→ Activity
Show, from the records below, all lines that contain the word "worn".

→ Study material
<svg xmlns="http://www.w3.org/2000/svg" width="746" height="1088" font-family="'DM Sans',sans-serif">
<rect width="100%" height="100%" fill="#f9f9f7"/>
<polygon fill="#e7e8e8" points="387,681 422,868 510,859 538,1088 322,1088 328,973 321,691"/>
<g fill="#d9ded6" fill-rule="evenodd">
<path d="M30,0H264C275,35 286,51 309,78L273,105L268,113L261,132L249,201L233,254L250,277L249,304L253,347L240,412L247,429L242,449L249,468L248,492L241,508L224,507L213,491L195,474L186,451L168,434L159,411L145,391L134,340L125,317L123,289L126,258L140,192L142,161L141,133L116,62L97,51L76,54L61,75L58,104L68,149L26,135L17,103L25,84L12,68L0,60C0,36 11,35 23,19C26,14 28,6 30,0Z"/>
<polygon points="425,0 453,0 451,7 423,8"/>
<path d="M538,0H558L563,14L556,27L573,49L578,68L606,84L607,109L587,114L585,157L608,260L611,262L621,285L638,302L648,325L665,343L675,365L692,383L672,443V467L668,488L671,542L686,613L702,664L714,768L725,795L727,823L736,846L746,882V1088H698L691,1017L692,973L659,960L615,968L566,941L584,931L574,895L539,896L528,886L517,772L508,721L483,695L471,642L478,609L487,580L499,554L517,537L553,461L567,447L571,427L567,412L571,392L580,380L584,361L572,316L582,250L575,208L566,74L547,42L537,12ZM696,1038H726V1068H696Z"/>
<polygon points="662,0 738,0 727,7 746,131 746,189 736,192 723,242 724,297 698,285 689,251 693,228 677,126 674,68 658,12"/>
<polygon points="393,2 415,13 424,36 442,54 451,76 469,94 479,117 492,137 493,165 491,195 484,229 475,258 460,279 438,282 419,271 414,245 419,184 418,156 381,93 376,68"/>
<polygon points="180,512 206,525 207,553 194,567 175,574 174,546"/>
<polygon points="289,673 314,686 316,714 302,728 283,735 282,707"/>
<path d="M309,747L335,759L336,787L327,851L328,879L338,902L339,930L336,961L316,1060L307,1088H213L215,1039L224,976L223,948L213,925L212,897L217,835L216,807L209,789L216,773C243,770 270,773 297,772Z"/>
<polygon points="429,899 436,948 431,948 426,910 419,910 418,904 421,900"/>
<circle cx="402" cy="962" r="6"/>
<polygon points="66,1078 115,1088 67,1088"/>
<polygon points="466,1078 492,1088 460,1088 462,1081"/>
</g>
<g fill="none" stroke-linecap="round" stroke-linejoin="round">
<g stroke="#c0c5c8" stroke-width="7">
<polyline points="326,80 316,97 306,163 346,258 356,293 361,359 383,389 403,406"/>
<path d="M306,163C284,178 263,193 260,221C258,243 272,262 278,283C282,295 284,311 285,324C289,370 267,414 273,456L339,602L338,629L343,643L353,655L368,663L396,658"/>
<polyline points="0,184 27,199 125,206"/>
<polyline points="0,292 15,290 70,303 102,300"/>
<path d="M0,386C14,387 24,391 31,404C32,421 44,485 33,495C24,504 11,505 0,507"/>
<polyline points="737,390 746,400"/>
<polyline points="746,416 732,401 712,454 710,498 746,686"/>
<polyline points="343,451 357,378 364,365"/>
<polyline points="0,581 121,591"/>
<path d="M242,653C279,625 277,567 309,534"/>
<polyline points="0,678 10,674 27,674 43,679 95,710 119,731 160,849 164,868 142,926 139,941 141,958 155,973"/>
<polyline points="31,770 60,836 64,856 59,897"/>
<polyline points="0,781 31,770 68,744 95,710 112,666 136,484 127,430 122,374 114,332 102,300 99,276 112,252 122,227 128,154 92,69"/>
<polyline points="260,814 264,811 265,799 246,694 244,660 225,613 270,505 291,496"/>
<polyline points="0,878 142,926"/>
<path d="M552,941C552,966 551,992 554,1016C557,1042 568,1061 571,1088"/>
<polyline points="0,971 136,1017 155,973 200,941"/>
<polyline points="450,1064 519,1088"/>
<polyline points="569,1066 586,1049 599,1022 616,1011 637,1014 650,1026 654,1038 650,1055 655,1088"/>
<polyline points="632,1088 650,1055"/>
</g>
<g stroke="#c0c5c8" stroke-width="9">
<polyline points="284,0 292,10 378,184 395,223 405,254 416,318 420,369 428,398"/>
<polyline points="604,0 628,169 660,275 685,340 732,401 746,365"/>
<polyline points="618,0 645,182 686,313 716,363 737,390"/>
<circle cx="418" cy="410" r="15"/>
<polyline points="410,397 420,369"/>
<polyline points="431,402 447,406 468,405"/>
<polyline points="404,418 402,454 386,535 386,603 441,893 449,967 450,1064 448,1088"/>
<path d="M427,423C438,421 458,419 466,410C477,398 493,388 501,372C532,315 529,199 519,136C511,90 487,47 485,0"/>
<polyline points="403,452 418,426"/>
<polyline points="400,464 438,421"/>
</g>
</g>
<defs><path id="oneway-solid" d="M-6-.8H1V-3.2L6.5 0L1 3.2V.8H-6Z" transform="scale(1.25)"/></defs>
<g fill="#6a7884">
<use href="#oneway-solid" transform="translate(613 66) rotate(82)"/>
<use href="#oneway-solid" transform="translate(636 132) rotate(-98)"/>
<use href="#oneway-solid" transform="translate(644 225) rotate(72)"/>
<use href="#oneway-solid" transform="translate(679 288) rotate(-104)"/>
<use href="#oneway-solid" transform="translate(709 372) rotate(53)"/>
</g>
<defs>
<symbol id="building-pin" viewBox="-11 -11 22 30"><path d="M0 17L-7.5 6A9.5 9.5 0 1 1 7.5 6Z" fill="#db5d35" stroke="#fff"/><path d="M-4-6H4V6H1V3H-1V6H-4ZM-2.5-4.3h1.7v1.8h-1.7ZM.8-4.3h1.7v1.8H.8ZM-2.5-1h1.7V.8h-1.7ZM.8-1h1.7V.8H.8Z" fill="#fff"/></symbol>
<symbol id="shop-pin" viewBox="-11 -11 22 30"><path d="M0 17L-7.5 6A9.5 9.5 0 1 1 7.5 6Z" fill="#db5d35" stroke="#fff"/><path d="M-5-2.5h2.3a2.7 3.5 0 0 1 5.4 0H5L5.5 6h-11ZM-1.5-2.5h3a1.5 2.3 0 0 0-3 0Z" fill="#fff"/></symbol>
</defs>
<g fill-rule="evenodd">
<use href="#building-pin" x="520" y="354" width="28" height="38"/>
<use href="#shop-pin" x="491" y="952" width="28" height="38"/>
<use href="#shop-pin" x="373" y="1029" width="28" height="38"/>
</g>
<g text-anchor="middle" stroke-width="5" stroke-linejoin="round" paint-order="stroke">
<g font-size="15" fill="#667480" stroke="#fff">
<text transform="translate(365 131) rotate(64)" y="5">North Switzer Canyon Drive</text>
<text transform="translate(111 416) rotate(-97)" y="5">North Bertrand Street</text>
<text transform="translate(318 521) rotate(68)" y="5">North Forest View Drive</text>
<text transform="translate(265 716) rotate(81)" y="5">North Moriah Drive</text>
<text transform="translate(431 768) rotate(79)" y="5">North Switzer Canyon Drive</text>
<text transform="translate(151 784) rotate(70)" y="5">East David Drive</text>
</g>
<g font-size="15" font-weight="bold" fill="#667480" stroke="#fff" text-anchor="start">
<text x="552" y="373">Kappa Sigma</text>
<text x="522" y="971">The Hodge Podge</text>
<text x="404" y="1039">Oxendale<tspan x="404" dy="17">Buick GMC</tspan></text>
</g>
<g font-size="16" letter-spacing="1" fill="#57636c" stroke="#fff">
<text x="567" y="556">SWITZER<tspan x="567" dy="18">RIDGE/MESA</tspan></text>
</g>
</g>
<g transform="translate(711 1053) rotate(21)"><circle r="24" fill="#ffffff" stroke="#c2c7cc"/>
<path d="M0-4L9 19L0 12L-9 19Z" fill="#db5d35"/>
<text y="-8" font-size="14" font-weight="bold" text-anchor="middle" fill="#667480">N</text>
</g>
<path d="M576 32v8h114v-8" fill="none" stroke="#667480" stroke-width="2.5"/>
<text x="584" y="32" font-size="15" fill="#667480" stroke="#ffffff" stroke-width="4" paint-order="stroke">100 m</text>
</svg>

* * *

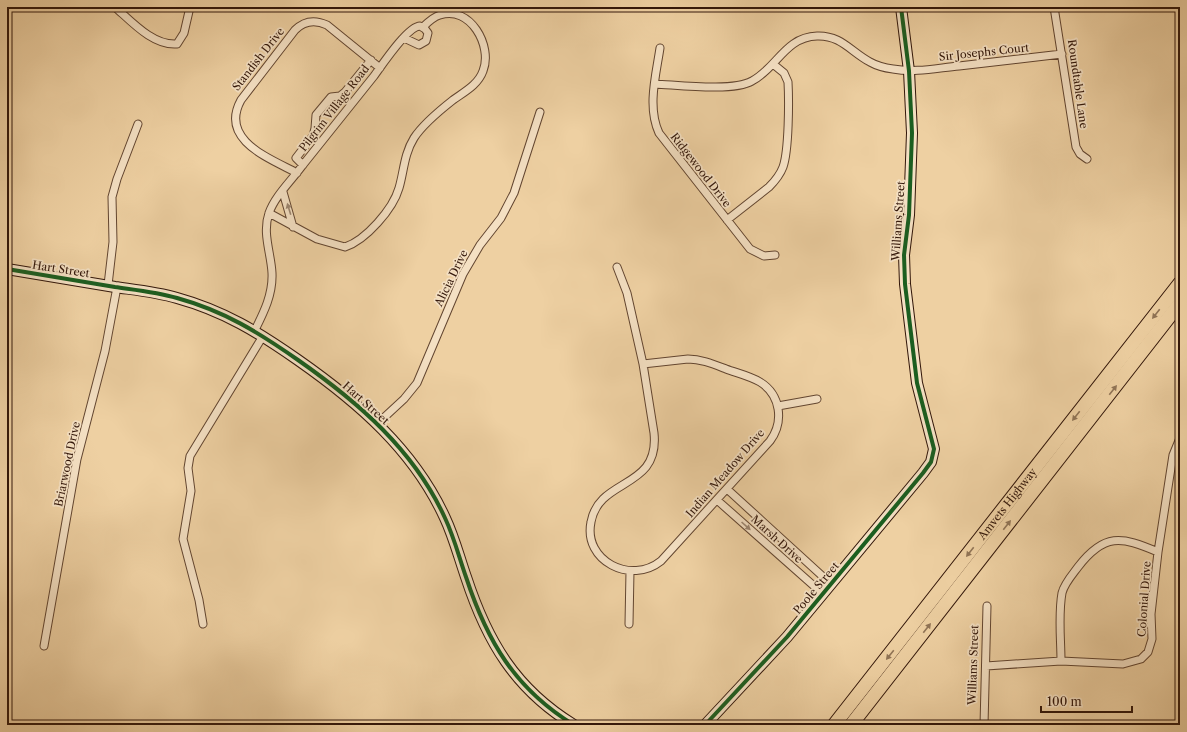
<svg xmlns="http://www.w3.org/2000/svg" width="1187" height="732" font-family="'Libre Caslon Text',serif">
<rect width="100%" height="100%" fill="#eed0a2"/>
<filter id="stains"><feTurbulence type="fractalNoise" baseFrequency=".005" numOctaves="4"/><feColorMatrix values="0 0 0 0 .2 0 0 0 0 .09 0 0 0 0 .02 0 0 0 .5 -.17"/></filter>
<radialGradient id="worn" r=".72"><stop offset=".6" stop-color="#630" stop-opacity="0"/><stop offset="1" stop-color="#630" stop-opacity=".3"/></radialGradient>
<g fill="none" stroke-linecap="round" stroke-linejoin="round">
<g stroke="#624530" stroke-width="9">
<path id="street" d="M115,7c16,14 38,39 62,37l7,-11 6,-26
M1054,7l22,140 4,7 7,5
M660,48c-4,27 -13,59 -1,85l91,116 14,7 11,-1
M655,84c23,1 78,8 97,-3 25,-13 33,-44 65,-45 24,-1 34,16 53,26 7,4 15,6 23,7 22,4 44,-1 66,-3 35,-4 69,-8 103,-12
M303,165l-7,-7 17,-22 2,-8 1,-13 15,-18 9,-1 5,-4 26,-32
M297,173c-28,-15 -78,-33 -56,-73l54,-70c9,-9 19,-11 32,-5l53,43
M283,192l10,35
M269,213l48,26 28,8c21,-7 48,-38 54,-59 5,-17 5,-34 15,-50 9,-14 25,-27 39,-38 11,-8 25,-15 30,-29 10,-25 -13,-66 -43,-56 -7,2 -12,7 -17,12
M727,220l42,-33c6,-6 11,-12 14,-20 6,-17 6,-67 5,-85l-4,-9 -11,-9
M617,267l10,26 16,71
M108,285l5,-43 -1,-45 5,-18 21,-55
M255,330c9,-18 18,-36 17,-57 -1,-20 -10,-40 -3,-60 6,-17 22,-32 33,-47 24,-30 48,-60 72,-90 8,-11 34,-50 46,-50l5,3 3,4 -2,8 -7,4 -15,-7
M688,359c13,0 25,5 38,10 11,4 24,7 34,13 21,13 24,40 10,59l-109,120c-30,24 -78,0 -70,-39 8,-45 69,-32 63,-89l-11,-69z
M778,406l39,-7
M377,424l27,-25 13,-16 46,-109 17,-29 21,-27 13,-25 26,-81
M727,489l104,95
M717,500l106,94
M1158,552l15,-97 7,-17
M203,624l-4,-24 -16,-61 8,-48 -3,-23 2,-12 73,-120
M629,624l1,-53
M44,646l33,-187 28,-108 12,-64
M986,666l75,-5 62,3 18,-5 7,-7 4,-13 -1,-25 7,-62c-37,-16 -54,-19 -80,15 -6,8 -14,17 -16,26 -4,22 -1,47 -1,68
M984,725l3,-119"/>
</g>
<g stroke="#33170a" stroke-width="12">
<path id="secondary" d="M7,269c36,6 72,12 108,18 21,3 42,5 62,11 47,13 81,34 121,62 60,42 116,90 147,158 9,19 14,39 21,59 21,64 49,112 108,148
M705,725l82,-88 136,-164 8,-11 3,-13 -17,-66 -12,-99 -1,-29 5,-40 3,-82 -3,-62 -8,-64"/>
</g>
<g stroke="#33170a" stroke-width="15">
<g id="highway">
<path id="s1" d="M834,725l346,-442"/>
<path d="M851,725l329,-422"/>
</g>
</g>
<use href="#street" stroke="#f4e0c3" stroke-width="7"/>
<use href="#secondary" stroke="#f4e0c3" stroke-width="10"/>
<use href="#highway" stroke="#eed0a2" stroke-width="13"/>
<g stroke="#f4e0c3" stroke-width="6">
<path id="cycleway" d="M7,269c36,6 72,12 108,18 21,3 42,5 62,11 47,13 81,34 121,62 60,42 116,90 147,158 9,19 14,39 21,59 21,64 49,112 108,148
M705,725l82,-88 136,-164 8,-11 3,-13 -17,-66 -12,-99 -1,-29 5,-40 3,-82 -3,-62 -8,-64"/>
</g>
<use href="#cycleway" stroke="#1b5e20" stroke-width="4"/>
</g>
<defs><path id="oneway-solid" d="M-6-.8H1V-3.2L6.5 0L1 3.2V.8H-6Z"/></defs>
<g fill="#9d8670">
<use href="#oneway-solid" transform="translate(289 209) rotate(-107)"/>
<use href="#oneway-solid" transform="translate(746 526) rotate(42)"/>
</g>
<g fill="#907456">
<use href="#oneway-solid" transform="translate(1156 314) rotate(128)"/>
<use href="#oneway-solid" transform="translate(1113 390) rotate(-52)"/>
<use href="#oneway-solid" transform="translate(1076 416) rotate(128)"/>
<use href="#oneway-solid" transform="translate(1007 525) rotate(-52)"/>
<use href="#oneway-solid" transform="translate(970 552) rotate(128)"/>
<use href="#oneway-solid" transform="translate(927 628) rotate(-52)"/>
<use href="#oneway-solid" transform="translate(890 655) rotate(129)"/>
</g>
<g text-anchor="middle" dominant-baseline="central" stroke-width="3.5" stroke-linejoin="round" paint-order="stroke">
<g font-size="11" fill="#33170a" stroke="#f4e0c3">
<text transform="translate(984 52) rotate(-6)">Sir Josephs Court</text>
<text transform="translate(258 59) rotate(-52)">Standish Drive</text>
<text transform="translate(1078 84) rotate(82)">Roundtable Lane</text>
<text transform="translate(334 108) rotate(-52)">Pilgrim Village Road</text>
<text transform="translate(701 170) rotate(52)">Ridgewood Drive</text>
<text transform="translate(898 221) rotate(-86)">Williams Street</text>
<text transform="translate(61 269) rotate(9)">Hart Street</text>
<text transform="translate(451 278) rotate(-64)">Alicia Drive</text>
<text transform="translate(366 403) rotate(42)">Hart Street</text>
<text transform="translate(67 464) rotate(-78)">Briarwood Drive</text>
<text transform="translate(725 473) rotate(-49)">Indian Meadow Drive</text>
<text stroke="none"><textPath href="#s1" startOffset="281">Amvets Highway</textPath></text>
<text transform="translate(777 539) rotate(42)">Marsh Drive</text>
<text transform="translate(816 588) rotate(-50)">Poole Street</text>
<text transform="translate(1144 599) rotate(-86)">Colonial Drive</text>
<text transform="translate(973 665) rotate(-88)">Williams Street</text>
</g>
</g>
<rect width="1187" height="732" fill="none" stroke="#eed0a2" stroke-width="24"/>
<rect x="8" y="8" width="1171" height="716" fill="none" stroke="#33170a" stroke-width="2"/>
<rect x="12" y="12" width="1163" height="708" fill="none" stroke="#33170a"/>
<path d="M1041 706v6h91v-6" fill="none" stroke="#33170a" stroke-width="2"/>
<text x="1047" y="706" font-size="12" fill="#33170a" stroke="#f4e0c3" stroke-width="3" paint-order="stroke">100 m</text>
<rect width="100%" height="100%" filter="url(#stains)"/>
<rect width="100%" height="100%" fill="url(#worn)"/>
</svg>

→ Response
<radialGradient id="worn" r=".72"><stop offset=".6" stop-color="#630" stop-opacity="0"/><stop offset="1" stop-color="#630" stop-opacity=".3"/></radialGradient>
<rect width="100%" height="100%" fill="url(#worn)"/>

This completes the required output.